On frappa à sa porte d’un poing vigoureux. C’était, le prote qui venait lui demander de la copie. Marcel Lebon le reçut à rebrousse poil, et après lui avoir remis une liasse de feuillets griffonnés au crayon, il le congédia d’un : Fichez-moi la paix ! qui ne laissait aucun doute sur son état d’esprit. En sortant, le chef d’atelier se trouva face à face avec un jeune homme à l’air timide, qui lui demanda si c’était bien là le cabinet de travail de monsieur le directeur du Populiste. Il arrivait au moment opportun, ce jeune homme ; s’il avait un article à faire passer, on lui apprendrait, et de bonne façon, à écrire des sottises. Le prote, voulant se payer cet amusant spectacle, lui répondit :

— Parfaitement. Entrez donc ; ne vous gênez pas.

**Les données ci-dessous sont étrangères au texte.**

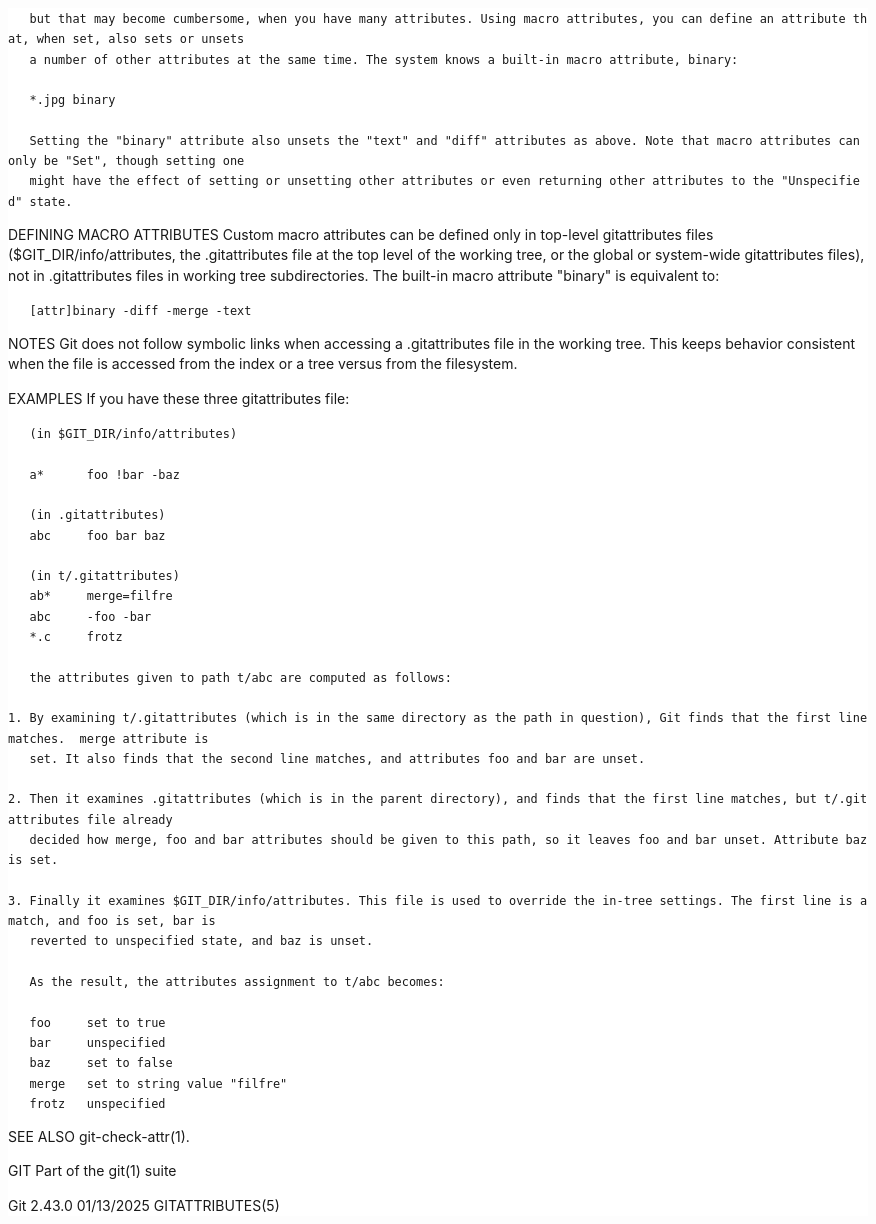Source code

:        but that may become cumbersome, when you have many attributes. Using macro attributes, you can define an attribute that, when set, also sets or unsets
       a number of other attributes at the same time. The system knows a built-in macro attribute, binary:

	   *.jpg binary

       Setting the "binary" attribute also unsets the "text" and "diff" attributes as above. Note that macro attributes can only be "Set", though setting one
       might have the effect of setting or unsetting other attributes or even returning other attributes to the "Unspecified" state.

DEFINING MACRO ATTRIBUTES
       Custom macro attributes can be defined only in top-level gitattributes files ($GIT_DIR/info/attributes, the .gitattributes file at the top level of the
       working tree, or the global or system-wide gitattributes files), not in .gitattributes files in working tree subdirectories. The built-in macro
       attribute "binary" is equivalent to:

	   [attr]binary -diff -merge -text

NOTES
       Git does not follow symbolic links when accessing a .gitattributes file in the working tree. This keeps behavior consistent when the file is accessed
       from the index or a tree versus from the filesystem.

EXAMPLES
       If you have these three gitattributes file:

	   (in $GIT_DIR/info/attributes)

	   a*	   foo !bar -baz

	   (in .gitattributes)
	   abc	   foo bar baz

	   (in t/.gitattributes)
	   ab*	   merge=filfre
	   abc	   -foo -bar
	   *.c	   frotz

       the attributes given to path t/abc are computed as follows:

	1. By examining t/.gitattributes (which is in the same directory as the path in question), Git finds that the first line matches.  merge attribute is
	   set. It also finds that the second line matches, and attributes foo and bar are unset.

	2. Then it examines .gitattributes (which is in the parent directory), and finds that the first line matches, but t/.gitattributes file already
	   decided how merge, foo and bar attributes should be given to this path, so it leaves foo and bar unset. Attribute baz is set.

	3. Finally it examines $GIT_DIR/info/attributes. This file is used to override the in-tree settings. The first line is a match, and foo is set, bar is
	   reverted to unspecified state, and baz is unset.

       As the result, the attributes assignment to t/abc becomes:

	   foo	   set to true
	   bar	   unspecified
	   baz	   set to false
	   merge   set to string value "filfre"
	   frotz   unspecified

SEE ALSO
       git-check-attr(1).

GIT
       Part of the git(1) suite

Git 2.43.0								  01/13/2025							      GITATTRIBUTES(5)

Le brave homme en resta pour ses frais de politesse, car le jeune homme ne fut pas dévoré par monsieur le directeur qui, devant cette figure sympathique et intelligente, se montra plus aimable. Il prit place dans son fauteuil, invita le visiteur matinal à s’asseoir et à lui exposer le motif de sa visite.

Pour toute réponse, le jeune homme lui remit une lettre à son adresse.